Vorwürfe von Gewalt am Studienseminar Sankt Michael in Traunstein werden wissenschaftlich aufgearbeitet.
Dies teilte das mit einer Studie beauftragte Institut für Sozialarbeit und Sozialpädagogik (Frankfurt-Berlin) am Montag mit. Im Fokus stehe der Zeitraum von Mitte der 1960er bis Mitte der 1980er Jahre.
In diesen rund 20 Jahren häuften sich Betroffenenberichte, hieß es zur Begründung. Das Projekt sei bereits im Februar gestartet und solle bis September 2026 abgeschlossen werden.
Körperliche, psychische und spirituelle Gewalt
Kirchliche und Nicht-kirchliche Angestellte der Einrichtung sollen körperliche, psychische und spirituelle Gewalt gegen minderjährige Seminaristen ausgeübt haben. Laut Institut liegen Schilderungen von körperlichen Strafen wie Ohrfeigen und vereinzelt Berichte zu sexualisierter Gewalt im Umfeld des Seminars vor.
Außerdem gehe es um die Frage, ob die persönliche Entwicklung der Jungen im Internat gezielt unterdrückt worden sei, um sie dazu zu bewegen, Priester zu werden.
Interviewpartner gesucht
Laut Mitteilung gehören drei Betroffene zur Lenkungsgruppe des Projekts. In der Studie werden betroffene wie auch nicht betroffene ehemalige Bewohner des Jungeninternats wie auch frühere Angestellte zu ihren Erfahrungen befragt.
Wer zu diesen Personengruppen im genannten Zeitraum gehört hat, wird gebeten, sich für Interviews zur Verfügung zu stellen. Auch Zeugen könnten sich melden. Ergänzt durch die Auswertung von Archivunterlagen würden die Strukturen im damaligen Seminar sozialwissenschaftlich analysiert.
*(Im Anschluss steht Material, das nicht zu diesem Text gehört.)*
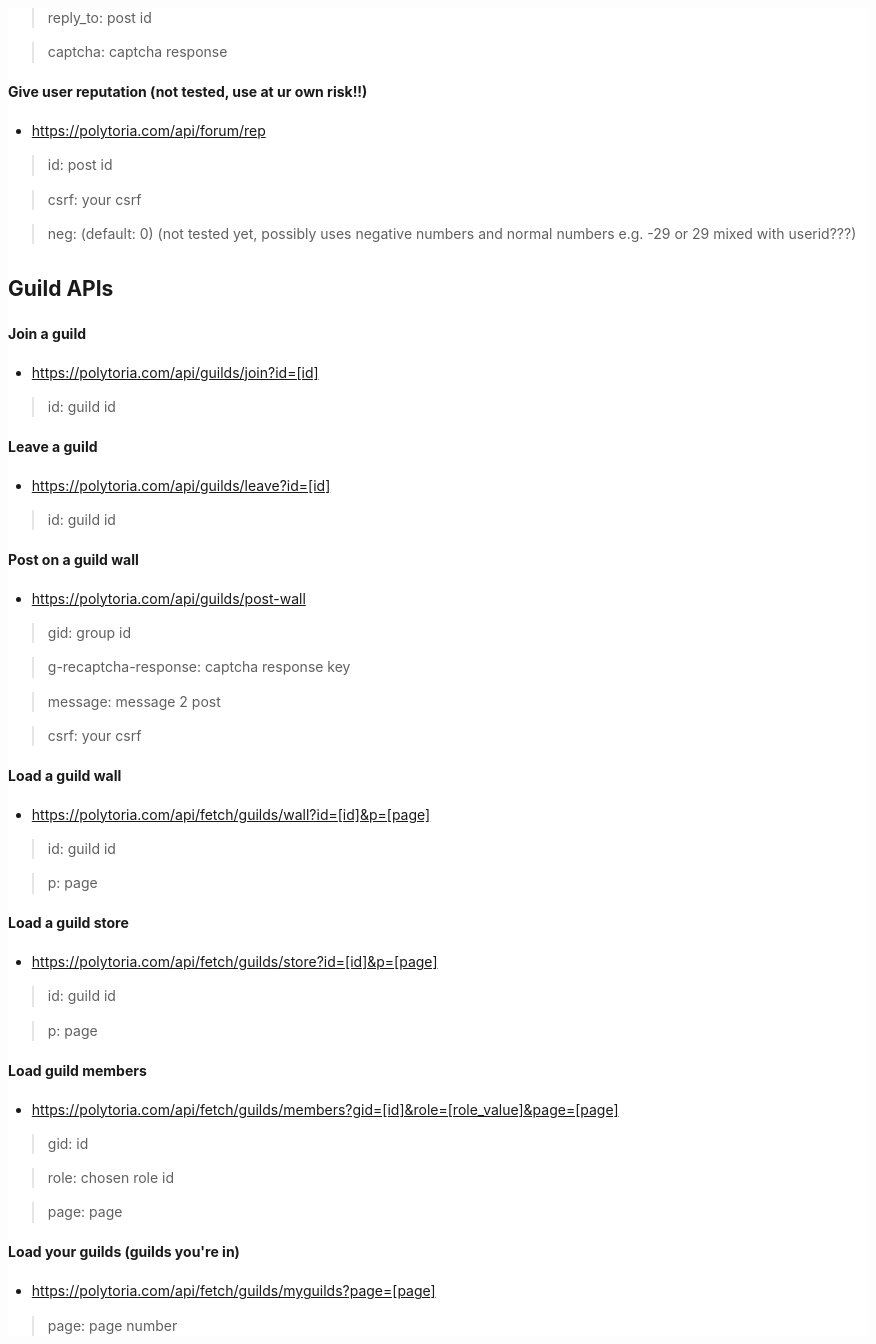 > reply_to: post id

> captcha: captcha response

#### Give user reputation (not tested, use at ur own risk!!)
* https://polytoria.com/api/forum/rep
> id: post id

> csrf: your csrf

> neg: (default: 0) (not tested yet, possibly uses negative numbers and normal numbers e.g. -29 or 29 mixed with userid???)

Guild APIs
---------
#### Join a guild
* https://polytoria.com/api/guilds/join?id=[id]
> id: guild id

#### Leave a guild
* https://polytoria.com/api/guilds/leave?id=[id]
> id: guild id

#### Post on a guild wall
* https://polytoria.com/api/guilds/post-wall
> gid: group id

> g-recaptcha-response: captcha response key

> message: message 2 post

> csrf: your csrf

#### Load a guild wall
* https://polytoria.com/api/fetch/guilds/wall?id=[id]&p=[page]
> id: guild id

> p: page

#### Load a guild store
* https://polytoria.com/api/fetch/guilds/store?id=[id]&p=[page]
> id: guild id

> p: page

#### Load guild members
* https://polytoria.com/api/fetch/guilds/members?gid=[id]&role=[role_value]&page=[page]
> gid: id

> role: chosen role id

> page: page

#### Load your guilds (guilds you're in)
* https://polytoria.com/api/fetch/guilds/myguilds?page=[page]
> page: page number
Erzbistum München und Freising bezahlt die Untersuchung
Auftraggeberin der Untersuchung ist die Trägerstiftung des Studienseminars. Bezahlt wird sie vom Erzbistum München und Freising. Den Angaben zufolge erhielt das Erzbistum in der Vergangenheit vereinzelt Hinweise auf unterschiedliche Formen von Gewalt im Studienseminar.
Allerdings seien sie zum Teil sehr vage gewesen oder die Absender nicht bekannt. Konkrete Vorwürfe seien der Vorsitzenden der Trägerstiftung wie auch dem jetzigen Leiter des Seminars, Wolfgang Dinglreiter, seit 2020 bekannt. Damals machte ein Betroffener seine gewaltvollen Erfahrungen in der Zeitung öffentlich.
Damit begann den Angaben zufolge ein längerer Prozess gemeinsamer Beratung von Betroffenen, Seminarleitung und Vertretern des Erzbistums über die weitere Aufarbeitung. Dinglreiter erklärte, ihm sei es ein großes Anliegen, dass die Geschehnisse umfassend aufgearbeitet würden, Betroffene Gehör fänden und ihnen Gerechtigkeit widerfahre.
Eine Institutsmitarbeiterin sagte der KatholischenNachrichten-Agentur (KNA), den Betroffenen sei wichtig, dass ihre Geschichten auch unmittelbar veröffentlicht würden. Dies werde voraussichtlich noch vor Projektabschluss in geeigneter Form über eine Internetseite geschehen.